Work instruction =
The entries below contain a line with "image of benign" and a line with "endometrial adenocarcinoma stained". Quote exactly those two lines and all lines between them.

*** Provided data Section Begins ***

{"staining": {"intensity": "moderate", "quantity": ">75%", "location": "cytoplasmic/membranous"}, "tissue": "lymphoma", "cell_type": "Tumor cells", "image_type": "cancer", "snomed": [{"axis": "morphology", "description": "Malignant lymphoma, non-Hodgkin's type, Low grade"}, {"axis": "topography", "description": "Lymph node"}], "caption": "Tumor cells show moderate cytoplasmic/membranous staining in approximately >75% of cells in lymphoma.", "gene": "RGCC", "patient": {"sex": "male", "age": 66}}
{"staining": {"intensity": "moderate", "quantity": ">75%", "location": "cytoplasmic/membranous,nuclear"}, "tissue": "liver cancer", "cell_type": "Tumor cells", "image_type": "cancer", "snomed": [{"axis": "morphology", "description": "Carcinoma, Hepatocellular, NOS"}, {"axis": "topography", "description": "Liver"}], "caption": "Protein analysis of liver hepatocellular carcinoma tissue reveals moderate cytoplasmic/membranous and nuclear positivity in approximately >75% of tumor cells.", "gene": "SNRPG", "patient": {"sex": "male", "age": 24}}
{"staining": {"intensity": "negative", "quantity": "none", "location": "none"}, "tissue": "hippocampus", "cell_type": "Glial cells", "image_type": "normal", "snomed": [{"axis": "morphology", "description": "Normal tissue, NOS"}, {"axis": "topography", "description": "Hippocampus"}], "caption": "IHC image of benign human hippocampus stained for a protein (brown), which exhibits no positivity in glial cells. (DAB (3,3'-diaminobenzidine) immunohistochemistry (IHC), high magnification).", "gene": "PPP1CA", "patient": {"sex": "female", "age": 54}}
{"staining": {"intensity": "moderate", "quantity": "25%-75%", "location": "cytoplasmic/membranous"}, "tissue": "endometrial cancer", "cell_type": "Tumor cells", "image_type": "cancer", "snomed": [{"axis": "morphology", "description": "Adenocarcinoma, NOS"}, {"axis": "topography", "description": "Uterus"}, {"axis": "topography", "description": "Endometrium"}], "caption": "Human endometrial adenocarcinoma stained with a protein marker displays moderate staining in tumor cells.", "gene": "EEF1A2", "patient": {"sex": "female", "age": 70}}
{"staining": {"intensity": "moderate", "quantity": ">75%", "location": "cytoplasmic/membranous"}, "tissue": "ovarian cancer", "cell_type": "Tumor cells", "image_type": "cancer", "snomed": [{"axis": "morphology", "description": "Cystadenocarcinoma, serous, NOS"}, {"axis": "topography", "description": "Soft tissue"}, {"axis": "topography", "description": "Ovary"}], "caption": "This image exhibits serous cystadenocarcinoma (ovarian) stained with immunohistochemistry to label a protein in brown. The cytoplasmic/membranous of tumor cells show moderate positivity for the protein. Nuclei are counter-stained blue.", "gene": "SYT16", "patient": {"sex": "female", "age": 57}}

*** Provided data Section Ends ***

Result of the task =
{"staining": {"intensity": "negative", "quantity": "none", "location": "none"}, "tissue": "hippocampus", "cell_type": "Glial cells", "image_type": "normal", "snomed": [{"axis": "morphology", "description": "Normal tissue, NOS"}, {"axis": "topography", "description": "Hippocampus"}], "caption": "IHC image of benign human hippocampus stained for a protein (brown), which exhibits no positivity in glial cells. (DAB (3,3'-diaminobenzidine) immunohistochemistry (IHC), high magnification).", "gene": "PPP1CA", "patient": {"sex": "female", "age": 54}}
{"staining": {"intensity": "moderate", "quantity": "25%-75%", "location": "cytoplasmic/membranous"}, "tissue": "endometrial cancer", "cell_type": "Tumor cells", "image_type": "cancer", "snomed": [{"axis": "morphology", "description": "Adenocarcinoma, NOS"}, {"axis": "topography", "description": "Uterus"}, {"axis": "topography", "description": "Endometrium"}], "caption": "Human endometrial adenocarcinoma stained with a protein marker displays moderate staining in tumor cells.", "gene": "EEF1A2", "patient": {"sex": "female", "age": 70}}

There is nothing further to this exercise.